• [Exercise description]: Please set out each line below exactly as it stands, without the images.

Items listed in a dataset:

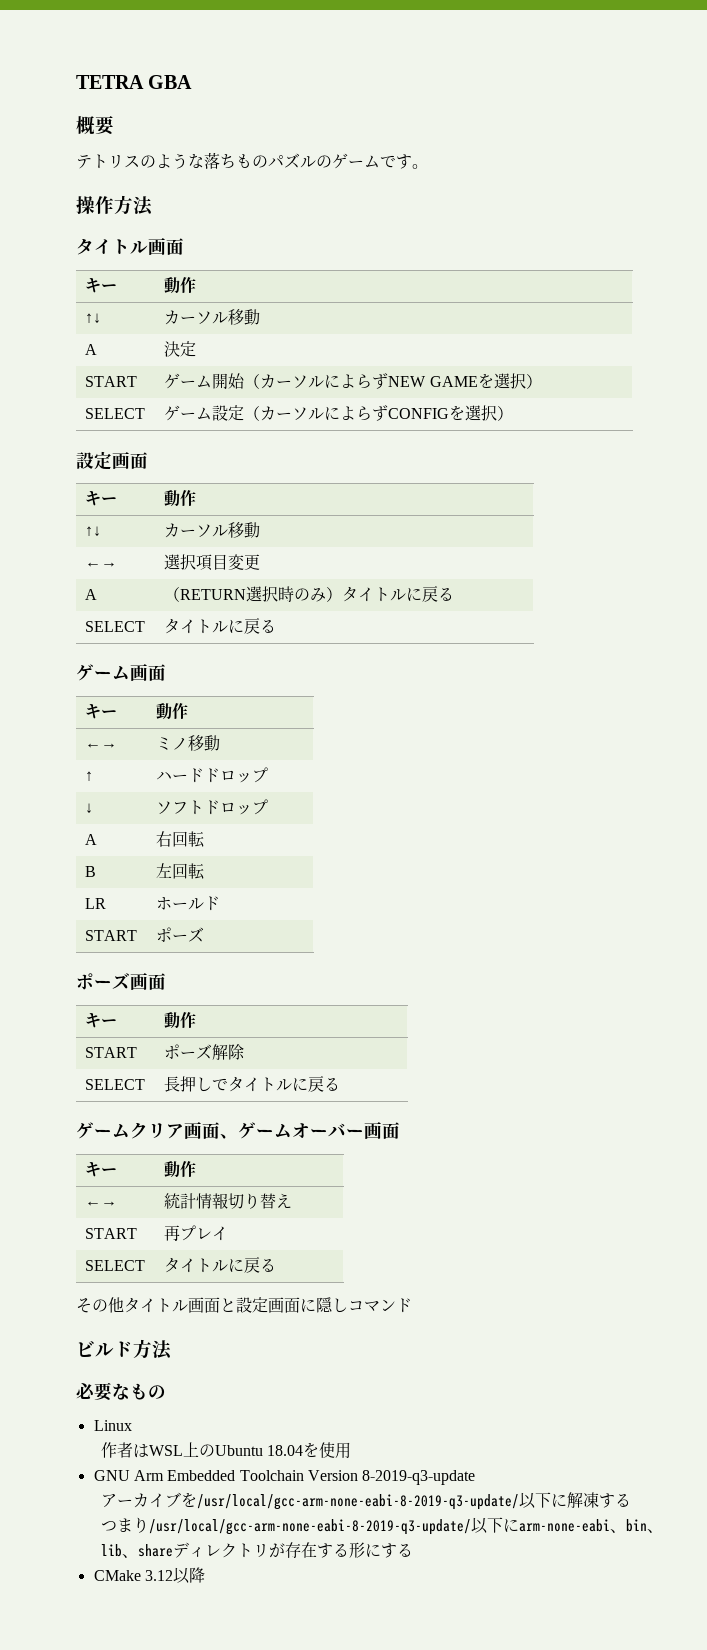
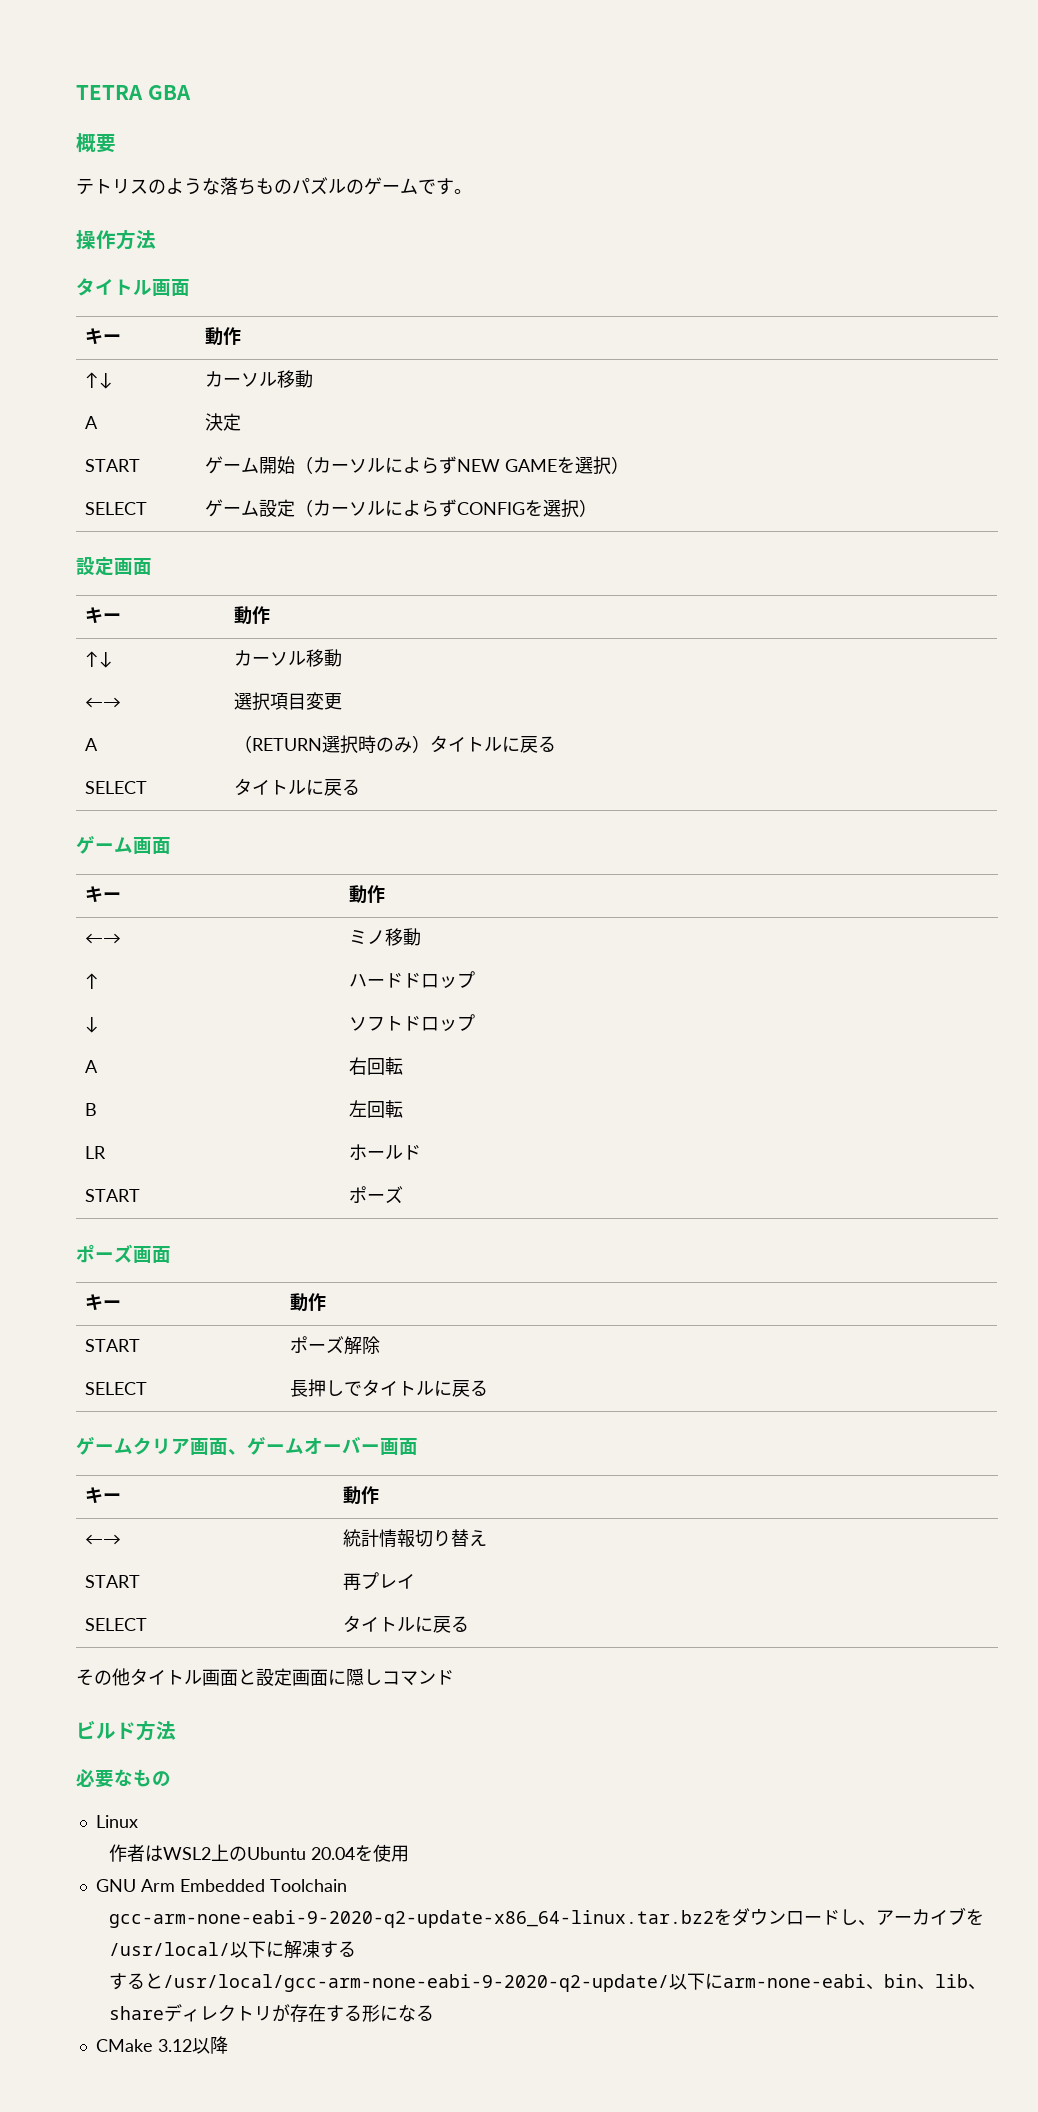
[148,1445,183,1456] WSL -> [163,1847,212,1860] WSL2
[267,1445,304,1456] 18.04 -> [311,1847,356,1860] 20.04
[307,1470,476,1485] Version 8-2019-q3-update // -> [109,1908,877,1928] // gcc-arm-none-eabi-9-2020-q2-update-x86_64-linux.tar.bz2をダウンロードし、
[196,1494,519,1510] /usr/local/gcc-arm-none-eabi-8-2019-q3-update/ -> [109,1942,231,1956] /usr/local/
[100,1517,471,1535] つまり/usr/local/gcc-arm-none-eabi-8-2019-q3-update/ -> [109,1973,670,1992] すると/usr/local/gcc-arm-none-eabi-9-2020-q2-update/
[380,1543,397,1558] す -> [398,2005,417,2022] な

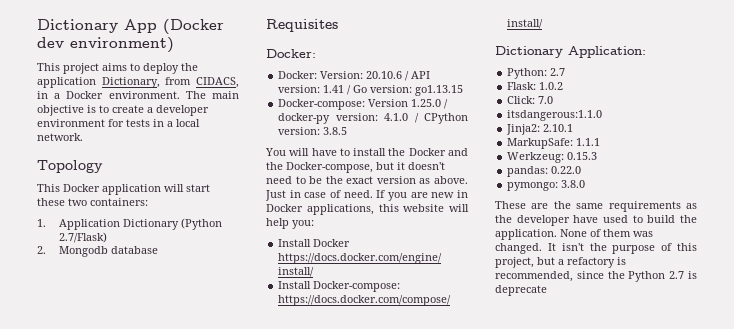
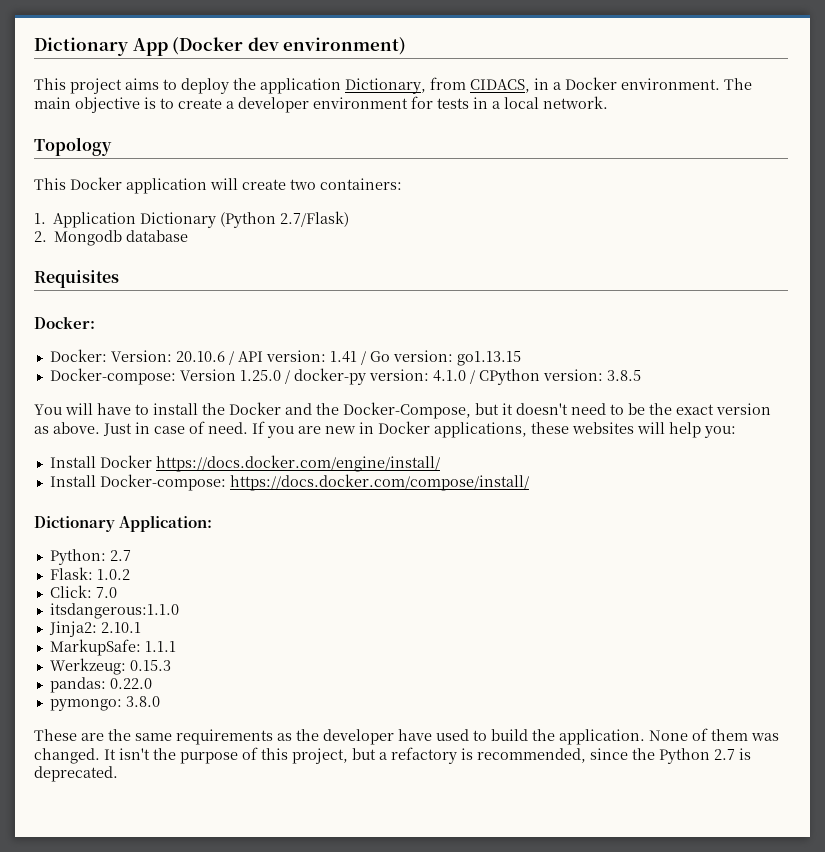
[186,184,210,192] [37,198,65,206] start these -> [242,179,286,190] create
[286,162,373,173] Docker-compose, -> [343,402,471,419] Docker-Compose,
[378,204,445,212] this website -> [531,422,634,434] these websites
[495,285,547,296] deprecate -> [34,766,118,782] deprecated.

• [Answer section]:
[148,1445,183,1456] WSL -> [163,1847,212,1860] WSL2
[267,1445,304,1456] 18.04 -> [311,1847,356,1860] 20.04
[307,1470,476,1485] Version 8-2019-q3-update // -> [109,1908,877,1928] // gcc-arm-none-eabi-9-2020-q2-update-x86_64-linux.tar.bz2をダウンロードし、
[196,1494,519,1510] /usr/local/gcc-arm-none-eabi-8-2019-q3-update/ -> [109,1942,231,1956] /usr/local/
[100,1517,471,1535] つまり/usr/local/gcc-arm-none-eabi-8-2019-q3-update/ -> [109,1973,670,1992] すると/usr/local/gcc-arm-none-eabi-9-2020-q2-update/
[380,1543,397,1558] す -> [398,2005,417,2022] な

[186,184,210,192] [37,198,65,206] start these -> [242,179,286,190] create
[286,162,373,173] Docker-compose, -> [343,402,471,419] Docker-Compose,
[378,204,445,212] this website -> [531,422,634,434] these websites
[495,285,547,296] deprecate -> [34,766,118,782] deprecated.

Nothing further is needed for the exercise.